Go to off the beaten path places as well as touristy spots. 

Post # 14
771 posts
Busy bee
  • Wedding: April 2015

Instead of using your credit card or carrying lots of cash, I recommend a CaxtonFX prepaid card. We always use these when we’re going on holiday. You get a card that you load up with  money from your own bank account, and can use it to withdraw cash at ATMs. You can top up on the go too by sending a text message, it’s brilliant 🙂

Post # 15
3716 posts
Sugar bee
  • Wedding: City, State

@DomesticDiva:  My parents visited me in England and my sister in Australia on American Express miles. They paid for all of our expenses on the card for years and it worked out great.
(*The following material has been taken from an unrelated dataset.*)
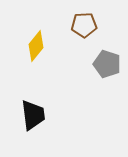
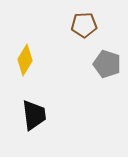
yellow diamond: moved 11 px left, 14 px down; rotated 8 degrees counterclockwise
black trapezoid: moved 1 px right
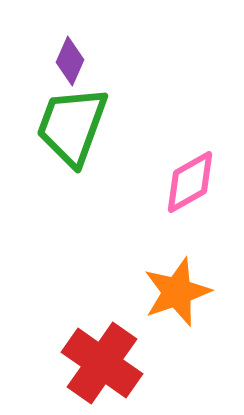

To save on hotels, I have found that Airnb is not necessarily cheaper– in fact it can be way more expensive. I would use kayak to check out prices first. I also found that working with a travel agent based where you want to travel can help cut costs too.

As far as food, hotels will provide breakfast, so that saves you money. For lunch and dinner, we would normally try to avoid tourist areas and just have one big meal a day. Then the smaller meal we would get from a food truck, takeout, or grocery store.

You can also save a lot of money by walking insted of cabbing or bussing or metroing. It is a great way to explore!

Post # 16
11 posts
  • Wedding: July 2013

If you can get your flights free, that’s already alot! Stay in Hostels and cheap hotels or even go camping. That’s really fun in places like Italy, Spain or even Switzerland!

Somethimes flights are cheaper than going by train. Look at easyjet.

Book your flights as far as possible ahead.